> PASSAGE PROVIDED

┌──

Nicholas Kats, a naturopathic doctor from Connemara and the owner of “Teddy,” a 39-foot steel ketch. In 2012, after several months of planning and anxiety, and hundreds of e-mails, Nick and his crew decided to sail from Connemara to explore Iceland, East Greenland, and Jay Mayen Island. Below is Nick’s account of the adventure.
Photos above are courtesy of Ben Yeager.
Connnemara, Greenland and Iceland
This summer we sailed to Greenland and Iceland. I had long wanted to see Greenland – the land, the ice, the Eskimos. My boat – an insulated steel ketch with wood and diesel stoves for heat – is good for Arctic travel.
Ben and Sam, young Americans with sailing experience and the desire to go anywhere, joined me. We were out 7 weeks and traveled 3000 land miles.
We had a great sendoff from Clifden quay. We headed out into a NE gale, a good wind for Iceland. That evening one crew was wet, cold and seasick, and another bashed his head, possible mild concussion. When the wind backed to directly from Iceland, we returned to Inishkea North, Mayo and enjoyed the tranquility of the island for 2 nights.
The following is from the blog Ben and I maintained on the trip.
Posted from Heimaey Island, SW Iceland:
Took 7 days to get from Inishkea North to Iceland where we are now. We passed Rockall, a marvelous & tiny haystack of a rock solitary in the middle of the vast sea, powerful currents around it. We caught mackerel & ate it fried & raw (sashimi), absolutely super. We caught a seabird on a tuna lure and took it and marinated its meat for an elegant dish. We caught a lamprey eel that attached itself to the rudder, but no one had the appetite to skin and cook it.

└──

> TASKS TO CARRY OUT
1. Translate this sentence from the sailing account into Spanish: "We had a great sendoff from Clifden quay."
2. Quote the sailing account word for word, taking everything from "We had a great" down to "on the trip.".
3. In the sailing account, list every creature the crew caught on the way from Inishkea North to Iceland.

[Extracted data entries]
┌──

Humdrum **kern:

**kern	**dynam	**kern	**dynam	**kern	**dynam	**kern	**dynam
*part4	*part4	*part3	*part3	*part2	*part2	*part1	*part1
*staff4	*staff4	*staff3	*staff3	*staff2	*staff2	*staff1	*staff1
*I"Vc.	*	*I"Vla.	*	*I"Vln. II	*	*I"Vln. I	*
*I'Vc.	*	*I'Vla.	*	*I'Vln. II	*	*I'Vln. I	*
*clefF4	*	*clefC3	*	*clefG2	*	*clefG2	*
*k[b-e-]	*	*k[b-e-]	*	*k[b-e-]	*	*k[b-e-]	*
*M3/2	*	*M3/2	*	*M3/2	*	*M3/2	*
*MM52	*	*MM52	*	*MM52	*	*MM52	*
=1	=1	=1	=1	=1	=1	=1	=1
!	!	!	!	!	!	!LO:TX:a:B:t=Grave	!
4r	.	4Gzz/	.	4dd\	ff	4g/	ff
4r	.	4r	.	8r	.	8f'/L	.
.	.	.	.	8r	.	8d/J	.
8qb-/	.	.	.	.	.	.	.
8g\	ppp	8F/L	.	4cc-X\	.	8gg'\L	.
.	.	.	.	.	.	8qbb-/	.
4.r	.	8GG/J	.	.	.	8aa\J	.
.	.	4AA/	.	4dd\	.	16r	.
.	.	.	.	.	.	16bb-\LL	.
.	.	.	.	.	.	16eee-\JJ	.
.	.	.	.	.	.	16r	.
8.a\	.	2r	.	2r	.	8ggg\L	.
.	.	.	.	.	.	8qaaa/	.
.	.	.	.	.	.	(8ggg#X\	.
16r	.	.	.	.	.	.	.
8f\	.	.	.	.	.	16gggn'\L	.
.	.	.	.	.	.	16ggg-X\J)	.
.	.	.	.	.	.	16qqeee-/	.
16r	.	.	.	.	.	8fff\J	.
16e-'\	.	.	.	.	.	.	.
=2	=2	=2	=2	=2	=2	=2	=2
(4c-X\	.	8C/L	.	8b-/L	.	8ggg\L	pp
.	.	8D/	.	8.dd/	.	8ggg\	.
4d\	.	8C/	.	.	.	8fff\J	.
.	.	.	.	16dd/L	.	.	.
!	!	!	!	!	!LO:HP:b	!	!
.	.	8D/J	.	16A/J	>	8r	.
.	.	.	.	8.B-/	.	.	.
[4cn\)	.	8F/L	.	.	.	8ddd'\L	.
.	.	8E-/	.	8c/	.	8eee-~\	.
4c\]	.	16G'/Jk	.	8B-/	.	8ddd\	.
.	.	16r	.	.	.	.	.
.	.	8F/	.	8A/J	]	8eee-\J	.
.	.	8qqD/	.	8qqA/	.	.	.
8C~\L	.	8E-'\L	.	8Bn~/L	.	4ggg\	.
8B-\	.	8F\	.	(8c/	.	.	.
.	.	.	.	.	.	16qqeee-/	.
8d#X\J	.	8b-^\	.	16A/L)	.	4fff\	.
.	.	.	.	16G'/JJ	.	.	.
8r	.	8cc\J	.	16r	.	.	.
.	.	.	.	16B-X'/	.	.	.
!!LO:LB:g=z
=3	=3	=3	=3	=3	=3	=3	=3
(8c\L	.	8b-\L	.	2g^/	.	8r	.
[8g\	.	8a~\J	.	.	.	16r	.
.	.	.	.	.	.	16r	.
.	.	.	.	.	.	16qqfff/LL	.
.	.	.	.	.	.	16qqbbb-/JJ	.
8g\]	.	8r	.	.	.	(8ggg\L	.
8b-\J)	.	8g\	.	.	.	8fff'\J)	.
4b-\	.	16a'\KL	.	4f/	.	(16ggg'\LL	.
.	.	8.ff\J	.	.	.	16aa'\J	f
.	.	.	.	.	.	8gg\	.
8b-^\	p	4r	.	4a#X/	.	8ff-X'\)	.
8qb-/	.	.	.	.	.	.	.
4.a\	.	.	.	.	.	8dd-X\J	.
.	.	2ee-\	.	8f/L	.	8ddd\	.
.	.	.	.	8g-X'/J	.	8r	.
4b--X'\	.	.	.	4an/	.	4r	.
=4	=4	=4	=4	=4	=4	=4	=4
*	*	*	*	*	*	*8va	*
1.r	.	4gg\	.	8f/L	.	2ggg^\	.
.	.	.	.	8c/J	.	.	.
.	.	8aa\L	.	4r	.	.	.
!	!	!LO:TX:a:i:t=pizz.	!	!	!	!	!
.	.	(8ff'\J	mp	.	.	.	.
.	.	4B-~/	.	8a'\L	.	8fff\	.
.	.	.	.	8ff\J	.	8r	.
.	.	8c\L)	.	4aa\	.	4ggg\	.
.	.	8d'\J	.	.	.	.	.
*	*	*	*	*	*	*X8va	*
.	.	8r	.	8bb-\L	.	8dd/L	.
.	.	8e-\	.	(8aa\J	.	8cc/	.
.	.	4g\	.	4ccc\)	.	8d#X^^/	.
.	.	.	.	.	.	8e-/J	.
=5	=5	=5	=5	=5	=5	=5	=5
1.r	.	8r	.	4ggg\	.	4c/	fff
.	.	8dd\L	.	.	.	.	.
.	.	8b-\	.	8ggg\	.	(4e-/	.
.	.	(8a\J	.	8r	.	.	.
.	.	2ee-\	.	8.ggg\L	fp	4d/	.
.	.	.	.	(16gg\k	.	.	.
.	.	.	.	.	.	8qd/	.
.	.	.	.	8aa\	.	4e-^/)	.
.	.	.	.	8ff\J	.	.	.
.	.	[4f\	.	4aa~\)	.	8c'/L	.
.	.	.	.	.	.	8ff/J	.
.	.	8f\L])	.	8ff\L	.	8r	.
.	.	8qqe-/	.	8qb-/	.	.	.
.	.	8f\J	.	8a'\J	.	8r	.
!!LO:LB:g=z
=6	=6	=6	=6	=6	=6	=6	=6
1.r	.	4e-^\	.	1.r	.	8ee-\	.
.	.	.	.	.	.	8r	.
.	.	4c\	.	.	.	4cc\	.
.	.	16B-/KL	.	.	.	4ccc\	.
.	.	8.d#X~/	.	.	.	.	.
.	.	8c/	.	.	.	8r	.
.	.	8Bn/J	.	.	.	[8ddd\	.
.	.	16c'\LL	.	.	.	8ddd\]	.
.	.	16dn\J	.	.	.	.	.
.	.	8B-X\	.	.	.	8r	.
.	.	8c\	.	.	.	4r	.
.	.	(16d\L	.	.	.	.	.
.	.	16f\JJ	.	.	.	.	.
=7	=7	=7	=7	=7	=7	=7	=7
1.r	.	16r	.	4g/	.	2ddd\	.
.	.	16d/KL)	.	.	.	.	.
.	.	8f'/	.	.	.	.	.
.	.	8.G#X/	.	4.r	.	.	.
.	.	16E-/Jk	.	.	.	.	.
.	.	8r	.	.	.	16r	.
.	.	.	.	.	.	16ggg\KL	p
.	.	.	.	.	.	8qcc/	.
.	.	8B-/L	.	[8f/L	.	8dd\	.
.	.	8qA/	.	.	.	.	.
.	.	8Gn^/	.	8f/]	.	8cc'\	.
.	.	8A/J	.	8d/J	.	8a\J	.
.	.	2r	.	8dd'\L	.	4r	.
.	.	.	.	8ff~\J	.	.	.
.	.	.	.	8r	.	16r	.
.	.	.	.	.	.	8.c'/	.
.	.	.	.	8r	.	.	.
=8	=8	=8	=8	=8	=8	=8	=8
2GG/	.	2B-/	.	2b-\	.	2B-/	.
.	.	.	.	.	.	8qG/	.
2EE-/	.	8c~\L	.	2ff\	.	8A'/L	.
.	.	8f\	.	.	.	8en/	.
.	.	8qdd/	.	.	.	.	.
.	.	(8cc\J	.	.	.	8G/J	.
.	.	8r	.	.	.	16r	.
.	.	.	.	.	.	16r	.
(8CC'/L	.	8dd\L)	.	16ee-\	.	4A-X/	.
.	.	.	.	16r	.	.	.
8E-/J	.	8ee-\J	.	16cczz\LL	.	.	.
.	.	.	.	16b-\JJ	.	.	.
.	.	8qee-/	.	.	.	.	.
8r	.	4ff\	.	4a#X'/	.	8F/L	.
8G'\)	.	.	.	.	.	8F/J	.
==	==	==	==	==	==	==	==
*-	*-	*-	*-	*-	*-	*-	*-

└──
┌──

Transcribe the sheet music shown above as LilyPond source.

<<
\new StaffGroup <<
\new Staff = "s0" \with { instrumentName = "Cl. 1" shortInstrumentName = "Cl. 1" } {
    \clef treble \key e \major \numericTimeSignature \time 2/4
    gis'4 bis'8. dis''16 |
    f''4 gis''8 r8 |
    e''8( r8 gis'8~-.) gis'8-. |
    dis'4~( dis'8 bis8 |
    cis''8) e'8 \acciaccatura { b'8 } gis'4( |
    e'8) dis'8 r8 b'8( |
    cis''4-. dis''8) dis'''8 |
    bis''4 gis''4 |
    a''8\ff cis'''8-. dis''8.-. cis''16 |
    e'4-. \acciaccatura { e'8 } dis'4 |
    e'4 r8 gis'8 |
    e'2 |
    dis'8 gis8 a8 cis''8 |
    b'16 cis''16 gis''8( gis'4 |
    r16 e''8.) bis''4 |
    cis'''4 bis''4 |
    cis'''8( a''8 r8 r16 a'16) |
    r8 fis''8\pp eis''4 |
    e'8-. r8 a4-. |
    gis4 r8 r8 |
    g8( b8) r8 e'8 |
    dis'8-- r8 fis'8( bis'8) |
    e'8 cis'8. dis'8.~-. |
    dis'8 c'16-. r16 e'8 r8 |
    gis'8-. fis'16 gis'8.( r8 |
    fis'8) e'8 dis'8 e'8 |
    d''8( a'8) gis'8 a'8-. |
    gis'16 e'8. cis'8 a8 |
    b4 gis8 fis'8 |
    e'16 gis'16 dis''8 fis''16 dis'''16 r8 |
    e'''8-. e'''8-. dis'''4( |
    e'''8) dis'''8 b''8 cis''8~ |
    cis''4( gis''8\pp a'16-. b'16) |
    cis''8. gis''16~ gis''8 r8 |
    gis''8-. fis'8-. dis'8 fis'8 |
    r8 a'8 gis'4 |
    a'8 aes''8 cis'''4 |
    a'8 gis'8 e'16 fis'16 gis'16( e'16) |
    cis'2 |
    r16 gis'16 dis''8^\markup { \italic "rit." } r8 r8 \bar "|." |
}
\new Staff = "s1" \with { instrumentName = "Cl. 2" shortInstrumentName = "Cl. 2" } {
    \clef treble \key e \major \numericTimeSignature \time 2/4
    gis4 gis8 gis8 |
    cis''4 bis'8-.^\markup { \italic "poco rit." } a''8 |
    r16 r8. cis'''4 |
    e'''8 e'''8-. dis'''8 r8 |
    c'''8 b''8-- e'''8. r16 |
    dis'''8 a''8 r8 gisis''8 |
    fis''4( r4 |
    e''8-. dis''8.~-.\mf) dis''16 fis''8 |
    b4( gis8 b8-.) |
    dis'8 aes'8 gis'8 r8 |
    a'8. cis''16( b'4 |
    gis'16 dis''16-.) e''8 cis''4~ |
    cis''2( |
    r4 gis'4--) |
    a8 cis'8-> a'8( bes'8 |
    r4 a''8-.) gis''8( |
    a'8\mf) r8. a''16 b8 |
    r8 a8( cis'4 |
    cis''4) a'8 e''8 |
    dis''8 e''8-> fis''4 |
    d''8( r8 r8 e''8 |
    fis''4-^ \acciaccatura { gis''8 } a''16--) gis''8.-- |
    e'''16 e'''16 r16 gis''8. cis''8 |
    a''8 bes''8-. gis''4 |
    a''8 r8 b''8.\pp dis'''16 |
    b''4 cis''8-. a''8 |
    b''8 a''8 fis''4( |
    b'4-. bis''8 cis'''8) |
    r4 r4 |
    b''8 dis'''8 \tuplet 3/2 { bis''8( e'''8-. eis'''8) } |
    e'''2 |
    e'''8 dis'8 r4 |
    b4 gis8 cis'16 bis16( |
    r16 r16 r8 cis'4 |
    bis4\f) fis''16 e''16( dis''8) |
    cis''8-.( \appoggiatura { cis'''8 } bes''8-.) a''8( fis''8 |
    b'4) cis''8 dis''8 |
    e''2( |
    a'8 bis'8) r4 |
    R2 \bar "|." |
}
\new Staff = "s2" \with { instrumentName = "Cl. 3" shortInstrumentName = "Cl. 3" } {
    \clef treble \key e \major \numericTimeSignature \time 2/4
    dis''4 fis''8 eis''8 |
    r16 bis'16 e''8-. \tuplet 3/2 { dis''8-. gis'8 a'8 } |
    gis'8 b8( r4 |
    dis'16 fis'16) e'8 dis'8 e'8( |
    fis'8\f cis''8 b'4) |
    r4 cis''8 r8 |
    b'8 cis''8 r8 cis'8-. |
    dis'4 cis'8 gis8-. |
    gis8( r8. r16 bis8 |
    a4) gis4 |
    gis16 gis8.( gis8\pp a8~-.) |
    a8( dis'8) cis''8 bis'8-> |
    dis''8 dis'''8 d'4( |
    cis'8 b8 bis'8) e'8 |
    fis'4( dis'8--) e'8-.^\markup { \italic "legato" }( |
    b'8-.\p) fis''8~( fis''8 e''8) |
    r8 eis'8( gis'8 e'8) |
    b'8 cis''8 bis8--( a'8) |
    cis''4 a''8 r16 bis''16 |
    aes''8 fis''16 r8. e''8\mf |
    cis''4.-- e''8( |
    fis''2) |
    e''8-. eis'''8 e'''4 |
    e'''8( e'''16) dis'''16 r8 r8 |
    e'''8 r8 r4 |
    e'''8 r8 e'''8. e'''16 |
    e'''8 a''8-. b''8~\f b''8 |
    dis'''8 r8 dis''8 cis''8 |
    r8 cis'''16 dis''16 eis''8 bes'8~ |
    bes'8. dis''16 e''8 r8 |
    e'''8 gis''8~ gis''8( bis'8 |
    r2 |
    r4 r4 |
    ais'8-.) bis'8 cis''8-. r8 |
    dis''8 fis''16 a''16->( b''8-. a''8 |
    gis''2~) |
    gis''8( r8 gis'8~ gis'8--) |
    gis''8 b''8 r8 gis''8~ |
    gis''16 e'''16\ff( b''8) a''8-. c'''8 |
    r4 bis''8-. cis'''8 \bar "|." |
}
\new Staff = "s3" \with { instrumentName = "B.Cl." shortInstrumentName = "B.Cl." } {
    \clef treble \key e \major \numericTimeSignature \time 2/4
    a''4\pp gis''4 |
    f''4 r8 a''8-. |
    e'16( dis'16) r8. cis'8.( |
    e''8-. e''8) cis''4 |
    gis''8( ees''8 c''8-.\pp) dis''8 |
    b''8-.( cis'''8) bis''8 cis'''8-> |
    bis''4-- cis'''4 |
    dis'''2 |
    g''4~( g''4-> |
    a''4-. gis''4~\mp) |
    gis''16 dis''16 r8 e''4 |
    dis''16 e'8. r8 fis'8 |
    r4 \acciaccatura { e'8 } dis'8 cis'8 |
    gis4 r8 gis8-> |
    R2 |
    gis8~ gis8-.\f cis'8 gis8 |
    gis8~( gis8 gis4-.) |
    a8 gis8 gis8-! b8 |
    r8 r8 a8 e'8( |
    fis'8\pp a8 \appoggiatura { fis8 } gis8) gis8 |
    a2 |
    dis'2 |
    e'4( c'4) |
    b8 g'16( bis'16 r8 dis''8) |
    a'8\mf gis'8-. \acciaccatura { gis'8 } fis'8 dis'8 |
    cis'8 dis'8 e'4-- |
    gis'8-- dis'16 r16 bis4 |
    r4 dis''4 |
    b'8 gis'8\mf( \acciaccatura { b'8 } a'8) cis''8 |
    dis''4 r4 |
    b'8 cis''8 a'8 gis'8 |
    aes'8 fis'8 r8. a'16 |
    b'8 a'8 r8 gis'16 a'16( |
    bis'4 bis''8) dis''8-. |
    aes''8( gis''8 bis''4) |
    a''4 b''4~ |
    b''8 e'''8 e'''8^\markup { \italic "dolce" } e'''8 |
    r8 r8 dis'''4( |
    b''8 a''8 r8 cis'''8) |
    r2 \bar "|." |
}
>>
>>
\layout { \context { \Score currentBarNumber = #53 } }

└──

> PROBLEM SOLUTIONS
1. Tuvimos una gran despedida desde el muelle de Clifden.

2.
We had a great sendoff from Clifden quay. We headed out into a NE gale, a good wind for Iceland. That evening one crew was wet, cold and seasick, and another bashed his head, possible mild concussion. When the wind backed to directly from Iceland, we returned to Inishkea North, Mayo and enjoyed the tranquility of the island for 2 nights.
The following is from the blog Ben and I maintained on the trip.

3.
- Mackerel
- A seabird
- A lamprey eel